[EXTRACTED INFORMATION]
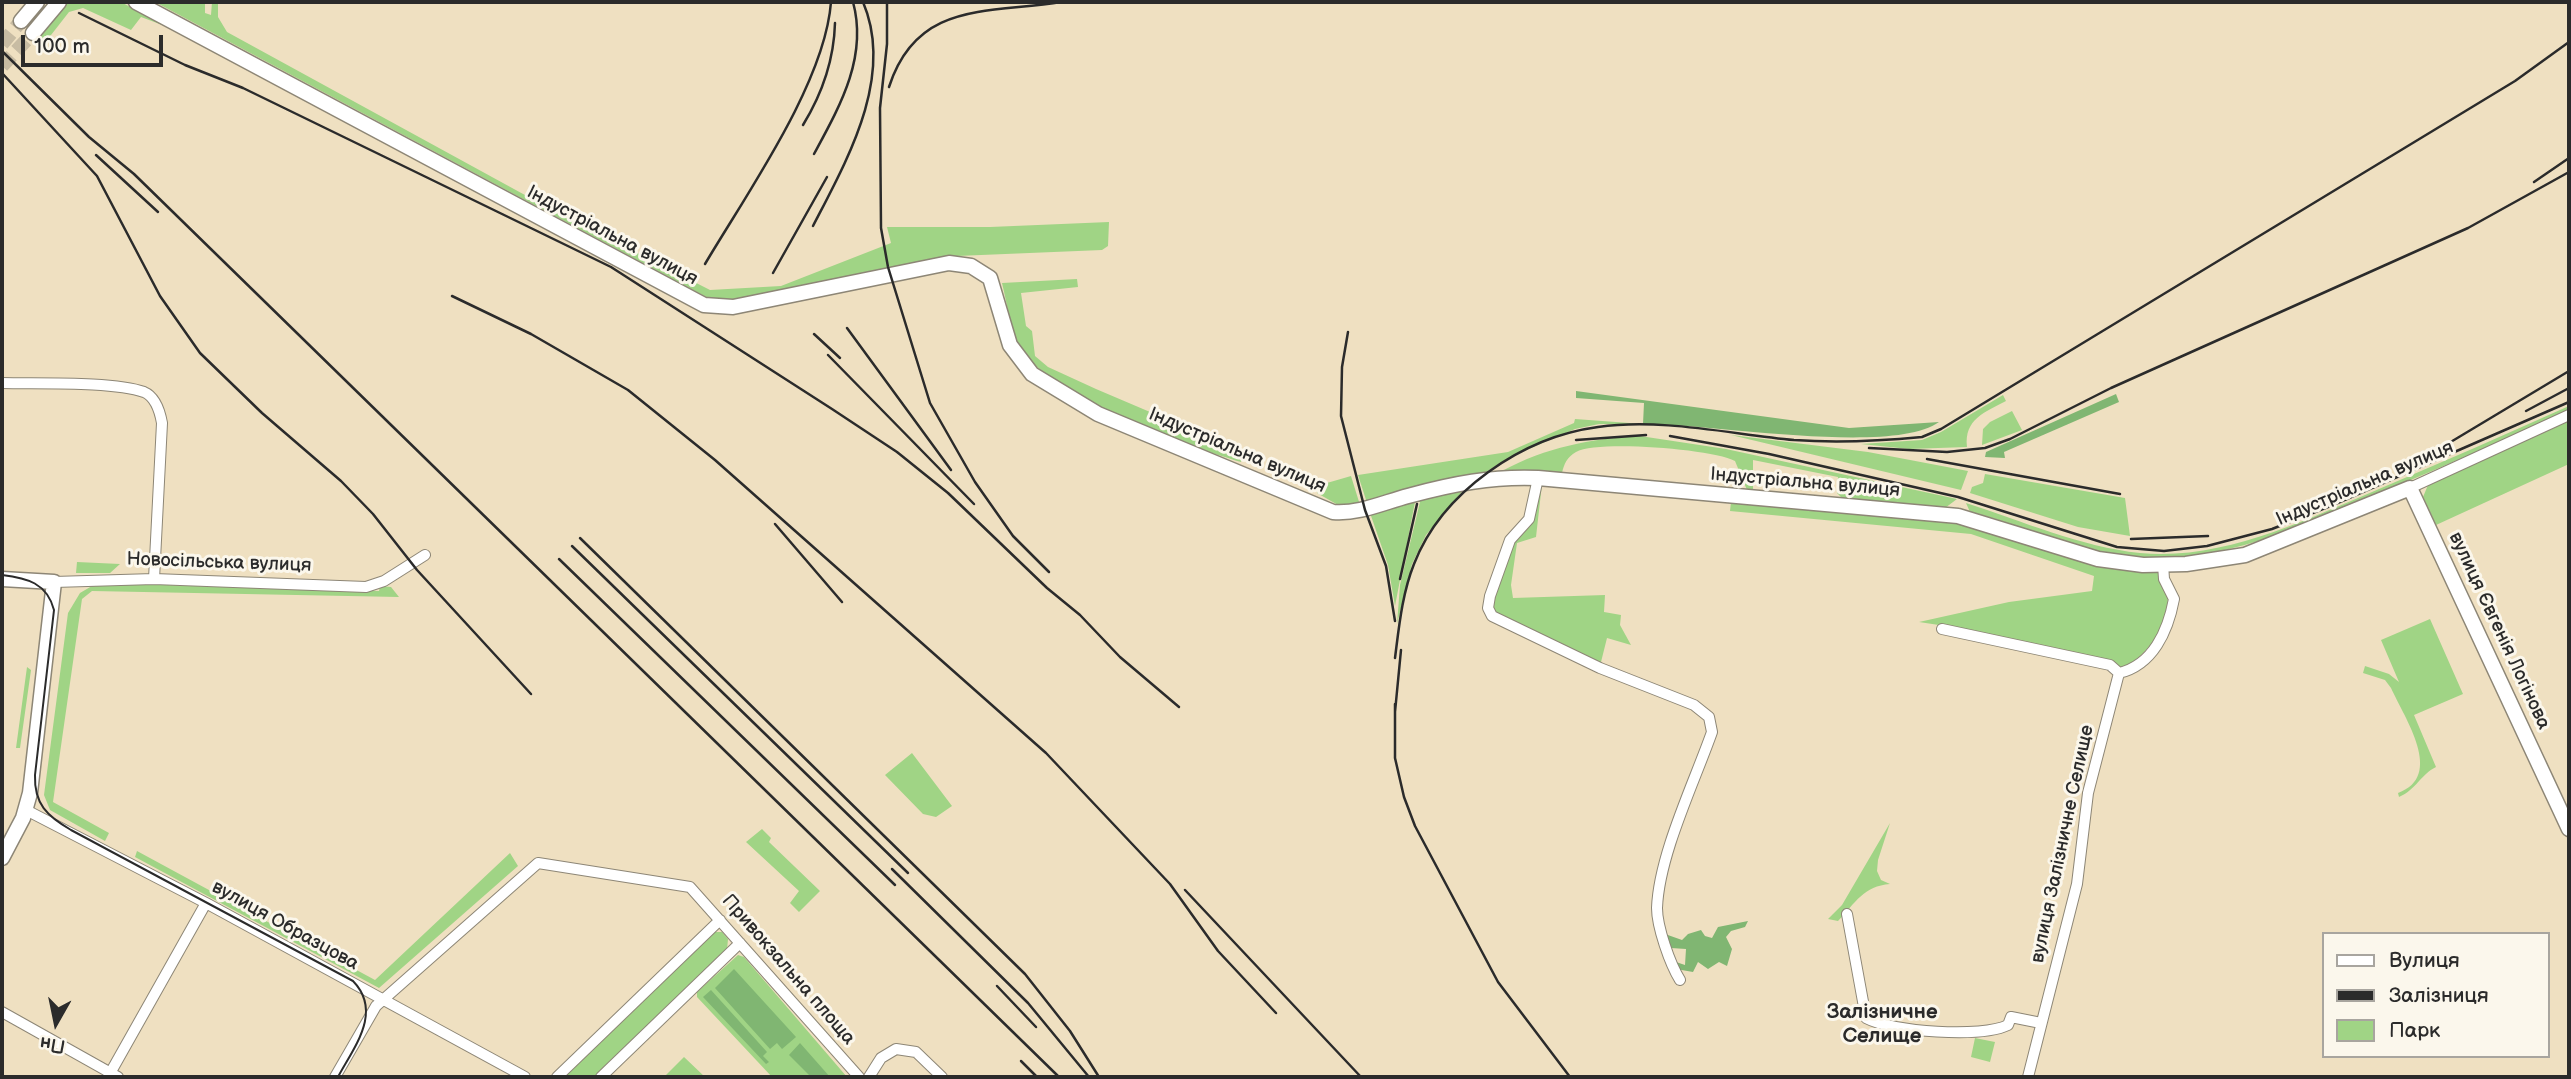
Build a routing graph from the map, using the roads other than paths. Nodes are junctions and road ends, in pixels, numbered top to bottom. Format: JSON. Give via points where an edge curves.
{"nodes":[{"id":1,"x":37,"y":2,"type":"edge"},
{"id":2,"x":59,"y":2,"type":"edge"},
{"id":3,"x":136,"y":2,"type":"edge"},
{"id":4,"x":21,"y":21,"type":"tunnel mouth"},
{"id":5,"x":33,"y":33,"type":"tunnel mouth"},
{"id":6,"x":2,"y":383,"type":"edge"},
{"id":7,"x":2569,"y":415,"type":"edge"},
{"id":8,"x":1538,"y":478,"type":"junction"},
{"id":9,"x":2410,"y":488,"type":"junction"},
{"id":10,"x":425,"y":555,"type":"dead end"},
{"id":11,"x":2163,"y":564,"type":"junction"},
{"id":12,"x":2,"y":579,"type":"edge"},
{"id":13,"x":154,"y":579,"type":"junction"},
{"id":14,"x":54,"y":582,"type":"junction"},
{"id":15,"x":1942,"y":629,"type":"dead end"},
{"id":16,"x":2119,"y":673,"type":"junction"},
{"id":17,"x":26,"y":810,"type":"junction"},
{"id":18,"x":2569,"y":829,"type":"edge"},
{"id":19,"x":2,"y":858,"type":"edge"},
{"id":20,"x":206,"y":903,"type":"junction"},
{"id":21,"x":1847,"y":914,"type":"dead end"},
{"id":22,"x":720,"y":920,"type":"junction"},
{"id":23,"x":740,"y":943,"type":"junction"},
{"id":24,"x":1680,"y":980,"type":"dead end"},
{"id":25,"x":384,"y":1001,"type":"junction"},
{"id":26,"x":2,"y":1012,"type":"edge"},
{"id":27,"x":2041,"y":1023,"type":"junction"},
{"id":28,"x":112,"y":1076,"type":"edge"},
{"id":29,"x":335,"y":1077,"type":"edge"},
{"id":30,"x":525,"y":1077,"type":"edge"},
{"id":31,"x":557,"y":1077,"type":"edge"},
{"id":32,"x":601,"y":1077,"type":"edge"},
{"id":33,"x":859,"y":1077,"type":"edge"},
{"id":34,"x":869,"y":1077,"type":"edge"},
{"id":35,"x":942,"y":1077,"type":"edge"},
{"id":36,"x":2028,"y":1077,"type":"edge"}],
"edges":[{"from":1,"to":4,"type":"street"},
{"from":2,"to":5,"type":"street"},
{"from":3,"to":8,"type":"street","name":"Індустріальна вулиця","via":[[704,305],[733,307],[949,263],[971,266],[990,278],[1010,345],[1032,374],[1098,414],[1317,507],[1345,513],[1472,481]]},
{"from":6,"to":13,"type":"street","via":[[145,392],[160,410]]},
{"from":7,"to":9,"type":"street","name":"Індустріальна вулиця"},
{"from":8,"to":11,"type":"street","name":"Індустріальна вулиця","via":[[1958,516],[2098,559]]},
{"from":8,"to":24,"type":"street","via":[[1529,519],[1510,540],[1490,596],[1492,616],[1600,668],[1694,705],[1712,725],[1658,895],[1659,924]]},
{"from":9,"to":11,"type":"street","name":"Індустріальна вулиця","via":[[2245,555]]},
{"from":9,"to":18,"type":"street","name":"вулиця Євгенія Логінова"},
{"from":10,"to":13,"type":"street","name":"Новосільська вулиця","via":[[366,587]]},
{"from":11,"to":16,"type":"street","via":[[2164,579],[2174,599],[2158,645],[2148,658]]},
{"from":12,"to":14,"type":"street","name":"Новосільська вулиця"},
{"from":13,"to":14,"type":"street","name":"Новосільська вулиця"},
{"from":14,"to":17,"type":"street"},
{"from":15,"to":16,"type":"street","via":[[2098,662]]},
{"from":16,"to":27,"type":"street","name":"вулиця Залізничне Селище","via":[[2088,793],[2077,884]]},
{"from":17,"to":19,"type":"street"},
{"from":17,"to":20,"type":"street","name":"вулиця Образцова"},
{"from":20,"to":25,"type":"street","name":"вулиця Образцова"},
{"from":20,"to":28,"type":"street"},
{"from":21,"to":27,"type":"street","via":[[1866,1018],[1887,1025],[1982,1031],[1998,1030],[2008,1025],[2011,1017]]},
{"from":22,"to":23,"type":"street","name":"Привокзальна площа"},
{"from":22,"to":25,"type":"street","name":"Привокзальна площа","via":[[690,887],[534,865]]},
{"from":22,"to":31,"type":"street"},
{"from":23,"to":32,"type":"street"},
{"from":23,"to":33,"type":"street","name":"Привокзальна площа"},
{"from":25,"to":29,"type":"street","via":[[372,1011]]},
{"from":25,"to":30,"type":"street","name":"вулиця Образцова"},
{"from":26,"to":28,"type":"street"},
{"from":27,"to":36,"type":"street","name":"вулиця Залізничне Селище"},
{"from":34,"to":35,"type":"street","via":[[896,1049],[916,1052]]}]}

[TASK BRIEF] Before handing back the copy, remove the pictures; otherwise print the data exactly.

[RESULT OF THIS TASK]
Build a routing graph from the map, using the roads other than paths. Nodes are junctions and road ends, in pixels, numbered top to bottom. Format: JSON. Give via points where an edge curves.
{"nodes":[{"id":1,"x":37,"y":2,"type":"edge"},
{"id":2,"x":59,"y":2,"type":"edge"},
{"id":3,"x":136,"y":2,"type":"edge"},
{"id":4,"x":21,"y":21,"type":"tunnel mouth"},
{"id":5,"x":33,"y":33,"type":"tunnel mouth"},
{"id":6,"x":2,"y":383,"type":"edge"},
{"id":7,"x":2569,"y":415,"type":"edge"},
{"id":8,"x":1538,"y":478,"type":"junction"},
{"id":9,"x":2410,"y":488,"type":"junction"},
{"id":10,"x":425,"y":555,"type":"dead end"},
{"id":11,"x":2163,"y":564,"type":"junction"},
{"id":12,"x":2,"y":579,"type":"edge"},
{"id":13,"x":154,"y":579,"type":"junction"},
{"id":14,"x":54,"y":582,"type":"junction"},
{"id":15,"x":1942,"y":629,"type":"dead end"},
{"id":16,"x":2119,"y":673,"type":"junction"},
{"id":17,"x":26,"y":810,"type":"junction"},
{"id":18,"x":2569,"y":829,"type":"edge"},
{"id":19,"x":2,"y":858,"type":"edge"},
{"id":20,"x":206,"y":903,"type":"junction"},
{"id":21,"x":1847,"y":914,"type":"dead end"},
{"id":22,"x":720,"y":920,"type":"junction"},
{"id":23,"x":740,"y":943,"type":"junction"},
{"id":24,"x":1680,"y":980,"type":"dead end"},
{"id":25,"x":384,"y":1001,"type":"junction"},
{"id":26,"x":2,"y":1012,"type":"edge"},
{"id":27,"x":2041,"y":1023,"type":"junction"},
{"id":28,"x":112,"y":1076,"type":"edge"},
{"id":29,"x":335,"y":1077,"type":"edge"},
{"id":30,"x":525,"y":1077,"type":"edge"},
{"id":31,"x":557,"y":1077,"type":"edge"},
{"id":32,"x":601,"y":1077,"type":"edge"},
{"id":33,"x":859,"y":1077,"type":"edge"},
{"id":34,"x":869,"y":1077,"type":"edge"},
{"id":35,"x":942,"y":1077,"type":"edge"},
{"id":36,"x":2028,"y":1077,"type":"edge"}],
"edges":[{"from":1,"to":4,"type":"street"},
{"from":2,"to":5,"type":"street"},
{"from":3,"to":8,"type":"street","name":"Індустріальна вулиця","via":[[704,305],[733,307],[949,263],[971,266],[990,278],[1010,345],[1032,374],[1098,414],[1317,507],[1345,513],[1472,481]]},
{"from":6,"to":13,"type":"street","via":[[145,392],[160,410]]},
{"from":7,"to":9,"type":"street","name":"Індустріальна вулиця"},
{"from":8,"to":11,"type":"street","name":"Індустріальна вулиця","via":[[1958,516],[2098,559]]},
{"from":8,"to":24,"type":"street","via":[[1529,519],[1510,540],[1490,596],[1492,616],[1600,668],[1694,705],[1712,725],[1658,895],[1659,924]]},
{"from":9,"to":11,"type":"street","name":"Індустріальна вулиця","via":[[2245,555]]},
{"from":9,"to":18,"type":"street","name":"вулиця Євгенія Логінова"},
{"from":10,"to":13,"type":"street","name":"Новосільська вулиця","via":[[366,587]]},
{"from":11,"to":16,"type":"street","via":[[2164,579],[2174,599],[2158,645],[2148,658]]},
{"from":12,"to":14,"type":"street","name":"Новосільська вулиця"},
{"from":13,"to":14,"type":"street","name":"Новосільська вулиця"},
{"from":14,"to":17,"type":"street"},
{"from":15,"to":16,"type":"street","via":[[2098,662]]},
{"from":16,"to":27,"type":"street","name":"вулиця Залізничне Селище","via":[[2088,793],[2077,884]]},
{"from":17,"to":19,"type":"street"},
{"from":17,"to":20,"type":"street","name":"вулиця Образцова"},
{"from":20,"to":25,"type":"street","name":"вулиця Образцова"},
{"from":20,"to":28,"type":"street"},
{"from":21,"to":27,"type":"street","via":[[1866,1018],[1887,1025],[1982,1031],[1998,1030],[2008,1025],[2011,1017]]},
{"from":22,"to":23,"type":"street","name":"Привокзальна площа"},
{"from":22,"to":25,"type":"street","name":"Привокзальна площа","via":[[690,887],[534,865]]},
{"from":22,"to":31,"type":"street"},
{"from":23,"to":32,"type":"street"},
{"from":23,"to":33,"type":"street","name":"Привокзальна площа"},
{"from":25,"to":29,"type":"street","via":[[372,1011]]},
{"from":25,"to":30,"type":"street","name":"вулиця Образцова"},
{"from":26,"to":28,"type":"street"},
{"from":27,"to":36,"type":"street","name":"вулиця Залізничне Селище"},
{"from":34,"to":35,"type":"street","via":[[896,1049],[916,1052]]}]}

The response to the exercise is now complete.